* [Problem to work on]: Report each line from the entries in which "place" can be found.

* [Input data]:
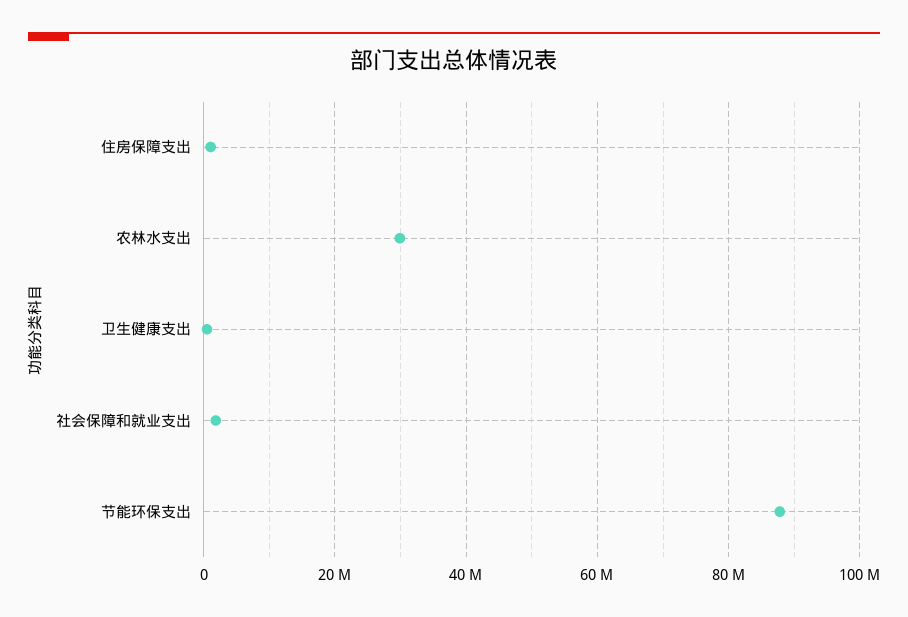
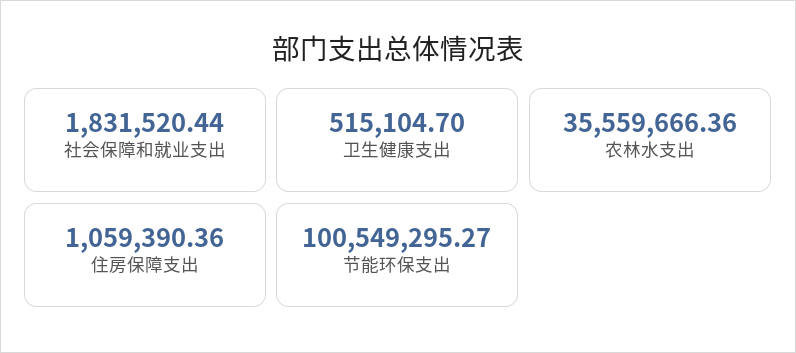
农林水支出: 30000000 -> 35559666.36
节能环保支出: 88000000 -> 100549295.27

==

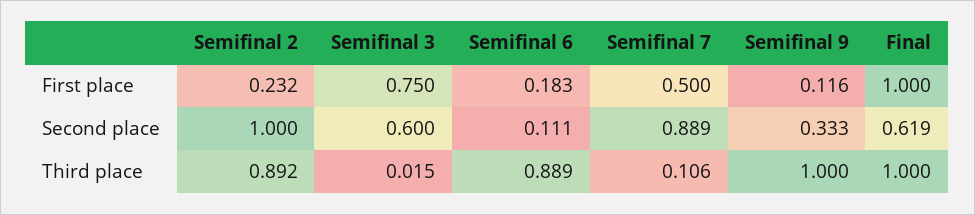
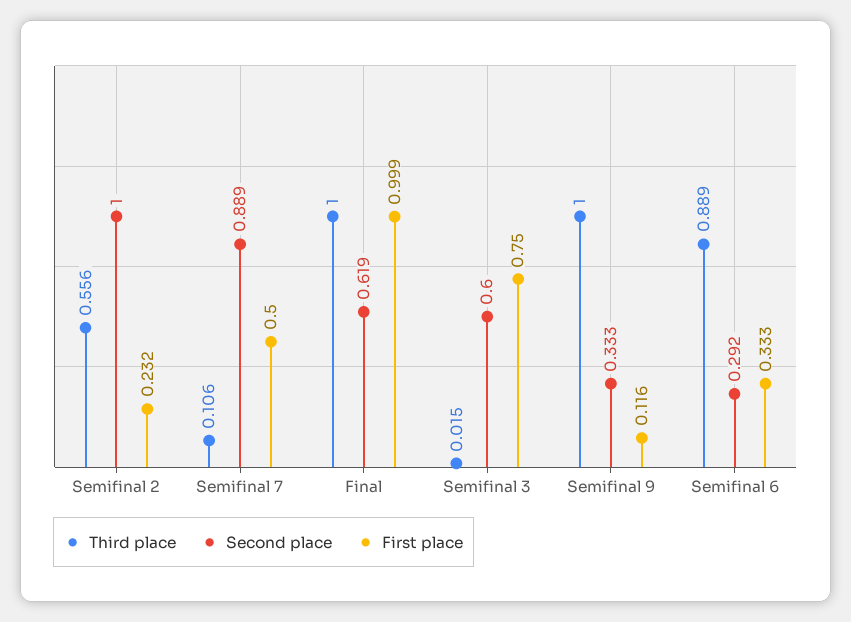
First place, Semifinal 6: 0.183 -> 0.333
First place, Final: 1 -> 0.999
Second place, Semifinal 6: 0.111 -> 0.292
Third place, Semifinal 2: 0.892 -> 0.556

* [Task result]:
First place, Semifinal 6: 0.183 -> 0.333
First place, Final: 1 -> 0.999
Second place, Semifinal 6: 0.111 -> 0.292
Third place, Semifinal 2: 0.892 -> 0.556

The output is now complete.